Abbott Laboratories has been the target of multiple lawsuits as a result of this marketing strategy. A class action suit on behalf of all pharmacies and wholesalers that purchased branded fenofibrate products was filed in 2005 by the Louisiana Wholesale Drug Company, and various patients and states have also filed antitrust lawsuits against Abbott. All of these lawsuits were ultimately settled out of court and cost Abbott $300 million, a figure that amounts to less than 4% of total sales to date of their fibrate franchise, according to Downing and colleagues.

What May Prevent This From Happening Again

The study authors suggest changes to policy that may prevent this strategy from being used by other pharmaceutical companies, reserving market exclusivity for products that offer true innovations and improvements to patient outcomes. For example, the FDA can require that pharmaceutical companies settle pending lawsuits concerning the original drug before seeking NDA approval for the next-generation drug. In addition, the FDA can require that drug makers market their reformulations under different brand names in an effort to make the changes more transparent.

Patients and payers can also wield their power as customers to challenge premium drug costs and negotiate pricing. Although it would require careful consideration of bioequivalence criteria, modifications to generic substitution statutes would allow pharmacists to substitute generic medications at bioequivalent doses. The researchers note, however, that in addition to possible safety risks, these laws are set by the states and would require substantial legislative effort.

The researchers also discuss the role of physicians in recommending cost-effective care and note that physicians should be more proactive in researching changes to branded drugs, and whether they are superior to less costly generic formulations.

"No one forces prescribers to use brand-name drugs when generic equivalent alternatives are available," James Foody, MD, chairman of the pharmacy and therapeutics formulary committee at Northwestern Memorial Hospital in Chicago, Illinois, who was not involved in the study, told Medscape Medical News. "One would think that professional ethics oblige clinicians to rely on [evidence-based medicine] information, rather than to pretend that pharmaceutical marketing agents are disseminating unbiased information."

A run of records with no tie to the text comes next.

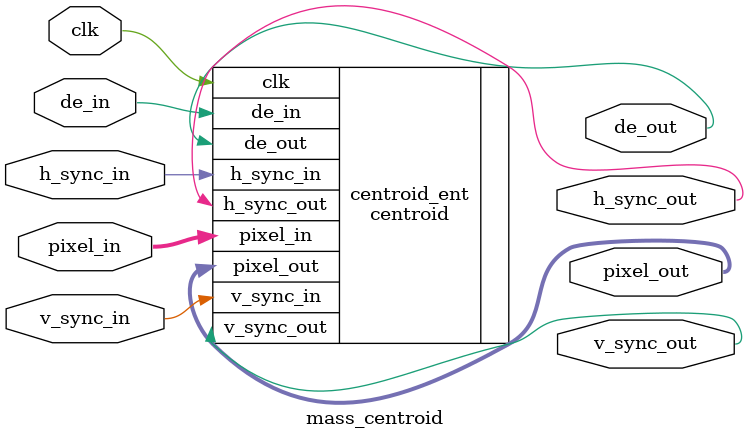
<source format=v>
`timescale 1ns / 1ps


module mass_centroid(
    input [23:0]pixel_in,
    input h_sync_in,
    input v_sync_in,
    input de_in,
    input clk,
    //input [2:0]sw,
    
    output [23:0]pixel_out,
    output h_sync_out,
    output v_sync_out,
    output de_out
    );

centroid #
(
    .IMG_H(64),
    .IMG_W(64)
)
centroid_ent
(
    .pixel_in(pixel_in),
    .h_sync_in(h_sync_in),
    .v_sync_in(v_sync_in),
    .de_in(de_in),
    .clk(clk),
    
    .pixel_out(pixel_out),
    .h_sync_out(h_sync_out),
    .v_sync_out(v_sync_out),
    .de_out(de_out)
);
    
endmodule
</source>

Dr. Foody concluded, "Abbott is not the only company to take advantage of deceptive, yet legal, practices to secure profits. The story emphasizes what should be obvious: In a free market economy, the primary purpose of all corporations is to maximize the profits of the shareholders. The question here is: How much responsibility do we in the healthcare provider community have to protect our patients' and society's interests in controlling cost?"

"Policy changes, such as permitting generic substitution of bioequivalent formulations of the same drug at different doses or tweaking the FDA approval process for branded reformulations, could potentially limit similar approaches in the future," said Downing. "However, we should remember that several other factors that cannot readily be shaped by policy, such as clinicians' prescribing habits and payors' formulary structure, played an important role in maintaining demand for branded fenofibrate."

Downing is supported by the Richard A. Moggio, MD, Student Research Fellowship, Yale University. One coauthor receives support from the National Institute on Aging and the American Federation for Aging Research through the Paul B. Beeson Career Development Award Program. One coauthor is supported by the College of Pharmacy of Western University of Health Sciences. One coauthor is supported by the National Heart, Lung, and Blood Institute. One coauthor serves on a scientific advisory board for FAIR Health Inc and is a recipient of a research grant from Medtronic Inc through Yale University. One coauthor chairs a cardiac scientific advisory board for UnitedHealth Group and is a recipient of a research grant from Medtronic Inc through Yale University. Dr. Foody has disclosed no relevant financial relationships.

Arch Intern Med. Published online April 9, 2012.